TEL AVIV, Israel – Prime Minister Benjamin Netanyahu's protocol-bending invitation to address Congress took Israel's election campaign deep onto the American political field. Sunday night, it reached the Super Bowl.

Yair Lapid, the finance minister Netanyahu fired for "subversion," threw a Super Bowl party in Tel Aviv, trying to take advantage of a widening rift between Netanyahu and U.S. President Obama to win U.S. votes to help topple the Israeli leader. Israeli candidates are also tapping U.S. donors for cash and hiring U.S. strategists.

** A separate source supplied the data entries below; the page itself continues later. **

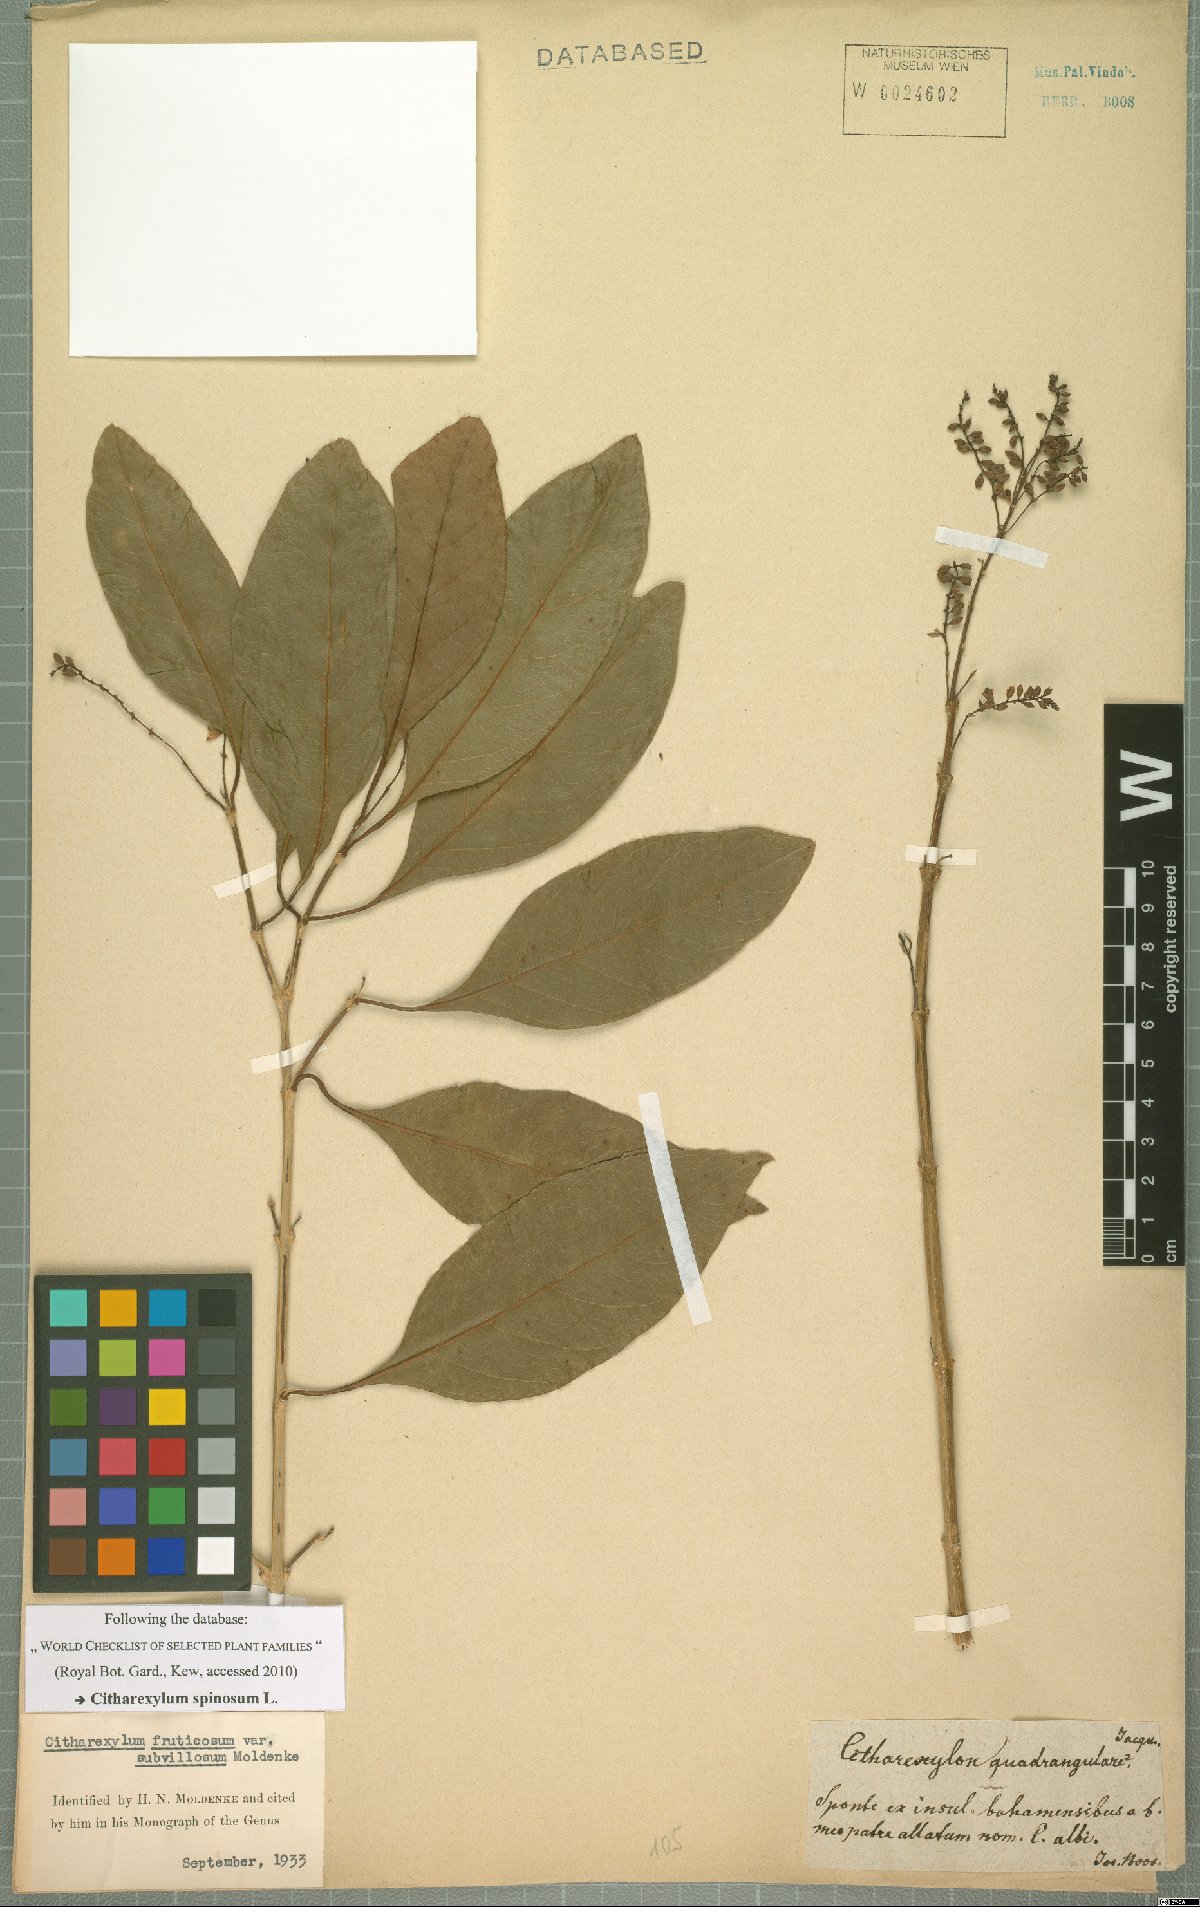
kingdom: Plantae
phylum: Tracheophyta
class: Magnoliopsida
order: Lamiales
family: Verbenaceae
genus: Citharexylum
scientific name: Citharexylum spinosum
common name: Fiddlewood
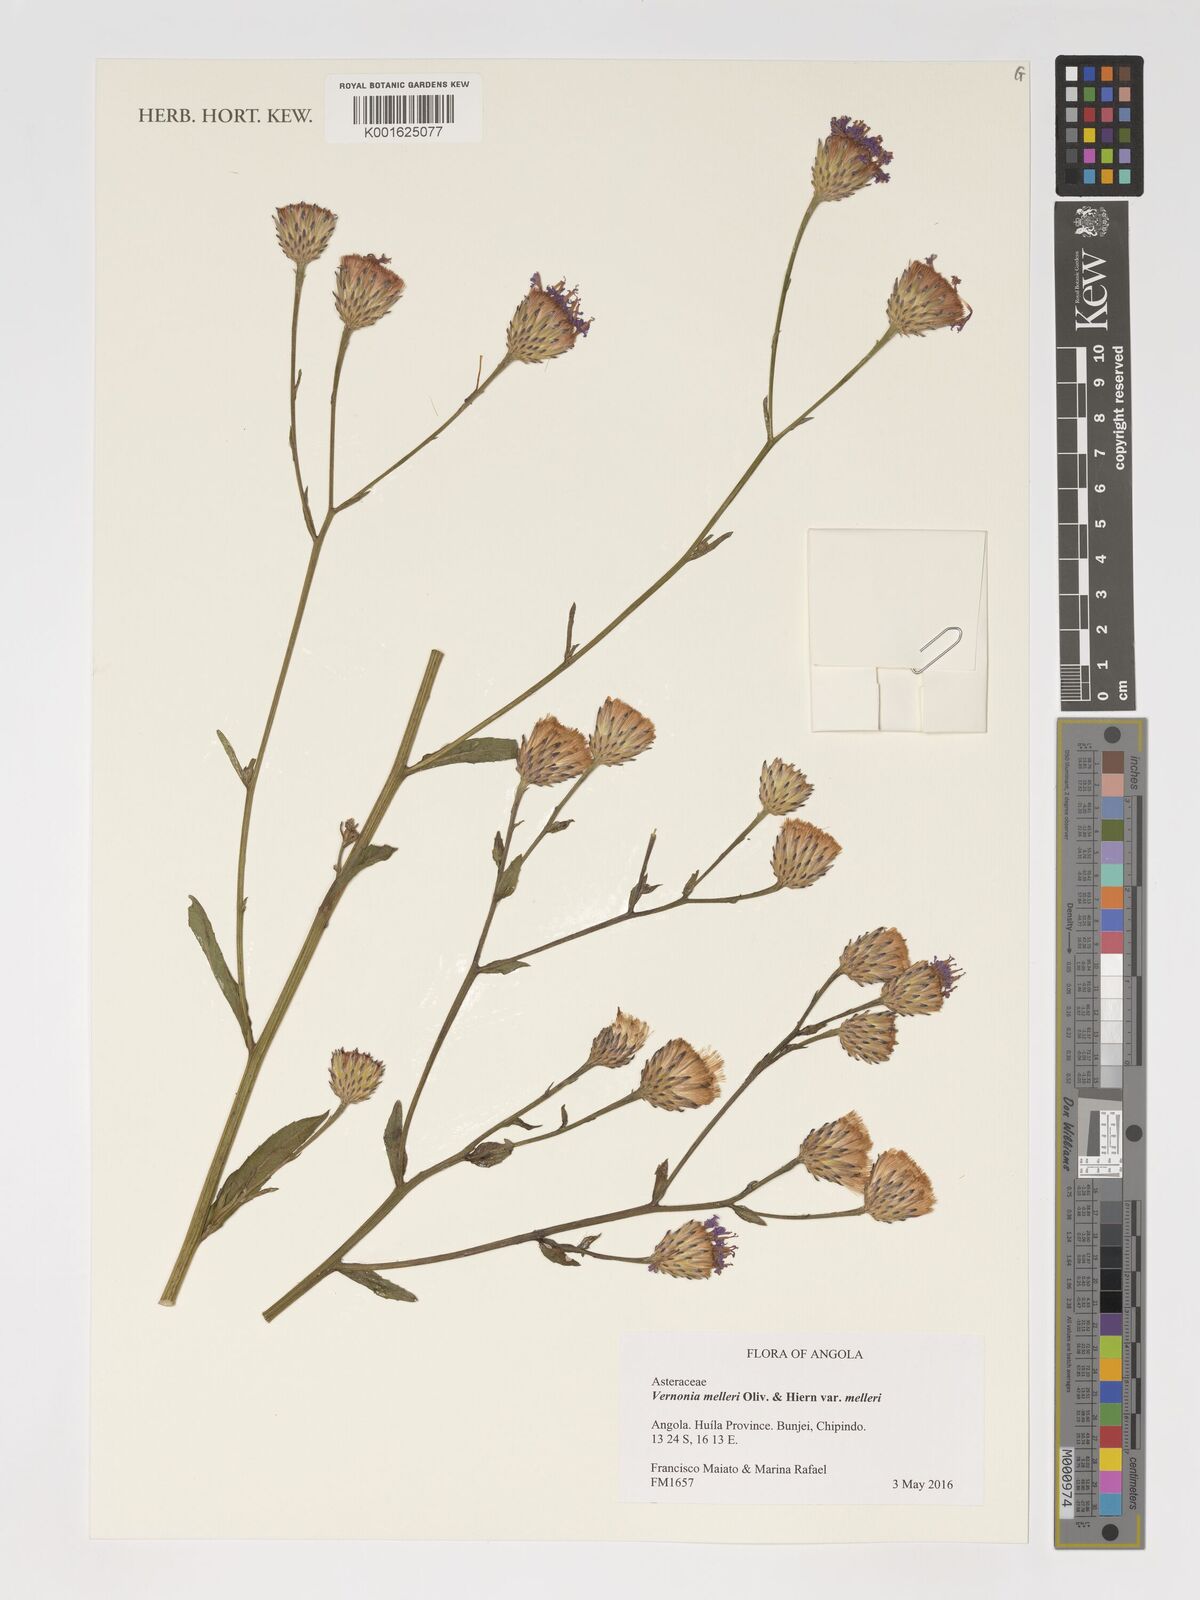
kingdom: Plantae
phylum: Tracheophyta
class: Magnoliopsida
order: Asterales
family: Asteraceae
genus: Linzia
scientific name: Linzia melleri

"Netanyahu's lost touch with America," the 51-year-old Lapid told fans munching on chicken wings at a downtown nightclub before New England beat Seattle 28-24. "He's like an '80s kind of Republican, and America's become a lot more multicultural and pluralistic."

Lapid turned to American-Israeli voters, estimated at 150,000 by Republicans Abroad Israel, as polls show his Yesh Atid party's popularity slipping. With the U.S. giving Israel $3 billion in annual aid and parrying moves at the United Nations that Israel sees as hostile, rivals accuse Netanyahu of poisoning relations with the country's guardian angel. Months before Lapid was booted from the Cabinet in December, he warned that ties, strained over U.S. policy on Iran and U.S.-led efforts to make peace between Israel and the Palestinians, were in a "crisis."

Netanyahu retorts that he is the politician best able to protect Israel against such enemies as Iran and its proxies, the Lebanese Hezbollah and Palestinian Hamas, considered terrorist groups by the U.S. and Israel. His Likud party is running even with a Labor-led bloc, with each receiving about 25 of parliament's 120 seats, polls show.

Netanyahu's March 3 address to Congress on the dangers of Iran's nuclear program, at the invitation of GOP House Speaker John Boehner, wasn't coordinated with the administration. The prime minister was told to forget about being received at the White House.

Obama told CNN in an interview that it would be "inappropriate" to meet any foreign leader two weeks before an election. Netanyahu's critics say the speech is designed to undercut the president's efforts to reach a nuclear accord with the Iranians, who deny allegations their atomic program has military objectives.

In Tel Aviv Sunday night, Lapid worked the room with Dov Lipman, a U.S.-born rabbi, and Ofer Shelah, a veteran TV sports reporter, running mates from Yesh Atid, founded three years ago.

"We believe that relations with America are critical and Netanyahu has fumbled that," Lipman said. "We know that 20 percent of voters are still undecided and many of them are young American immigrants who see a lot of opportunity in this country. We're going after them."

There are no official figures on American voting trends in Israel.